My recollection of the government authorized accounting for the STS was so disconnected from actual costs and cash flow it would have made Enron blush. It was based first on the marginal procurements and expenditures for each flight, including labor. The infrastructure to support space launch capability (mostly labor IIRC) was not fully accounted for and the broader overhead of NASA, like security, was entirely left out of the program budget. Even if supporting the JSC or KSC was the primary reason for the overhead.
For those who don't remember how brazen Enron was, they engineered a way to book profits off the increase in the price of their own stock while insulating the income statement from share price declines.

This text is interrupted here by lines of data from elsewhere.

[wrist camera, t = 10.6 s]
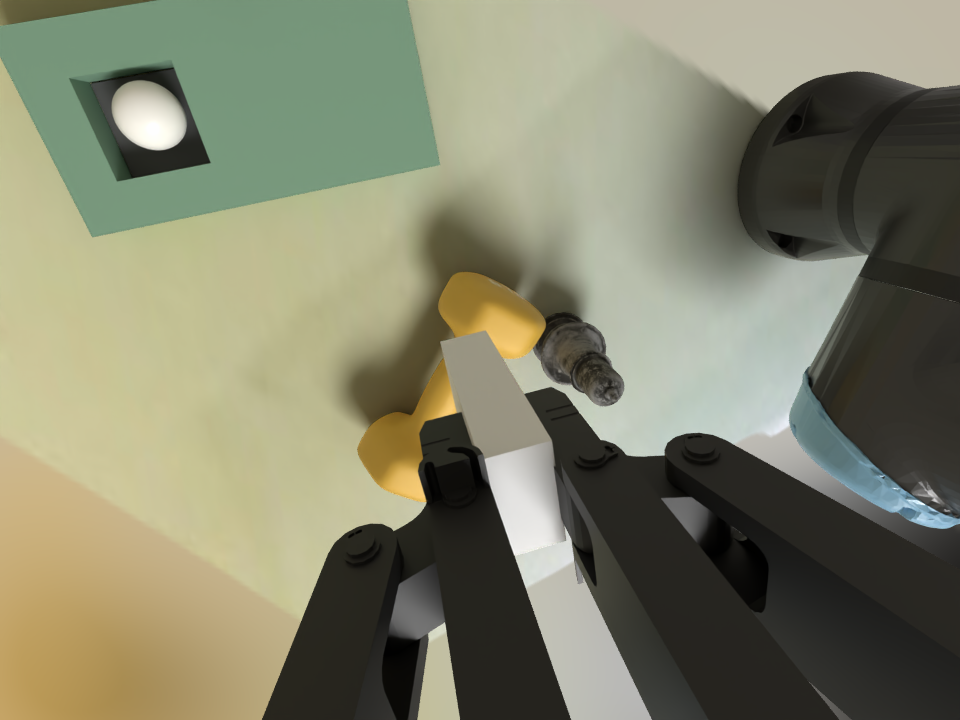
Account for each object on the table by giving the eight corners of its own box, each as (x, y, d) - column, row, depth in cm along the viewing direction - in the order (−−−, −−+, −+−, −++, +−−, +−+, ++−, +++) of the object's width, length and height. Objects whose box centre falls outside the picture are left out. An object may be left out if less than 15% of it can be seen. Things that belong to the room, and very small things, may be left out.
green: (397, -28, 33) (398, -40, 31) (436, 163, 38) (440, 164, 36) (14, 36, 31) (-15, 28, 28) (110, 231, 36) (92, 237, 34)
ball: (174, 78, 33) (162, 70, 30) (201, 143, 35) (192, 142, 31) (109, 90, 32) (88, 83, 29) (139, 156, 34) (124, 156, 30)
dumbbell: (451, 251, 41) (468, 275, 34) (539, 300, 44) (572, 332, 37) (351, 432, 46) (346, 488, 39) (436, 465, 49) (447, 522, 42)
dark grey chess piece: (586, 302, 45) (653, 352, 34) (592, 360, 48) (656, 423, 37) (524, 318, 45) (573, 374, 34) (534, 375, 47) (581, 444, 36)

This seems quite reasonable to me if you are comparing the STS with other launch systems. Fully accounting this seems a but like budgeting the cost of maintaining your driveway, garage, and burglar alarm as part of the cost of running your car!!
You can't say,
"it costs X dollars in infrastructure and manpower to run the the STS Lauch System, so if we switch to the XYZ Launch System we can save all that money", because the XYZ Launch System will still involve infrastructure and manpower costs. The question that really needs asking is, will STS' replacement, SLS be cheaper to run and give you a bigger bang for your buck, and if so will the cheaper costs be enough to offset the initial, research, development and infrastructure set-up costs over the lifetime of the SLS.
On another issue, the cancelling of the STS program has sounded the death knell for the most successful science spacecraft ever launched, the Hubble Space Telescope. Without STS to run repair, maintenance and upgrade missions, HST will probably fail, and I don't believe SLS will be up and running in time to save it.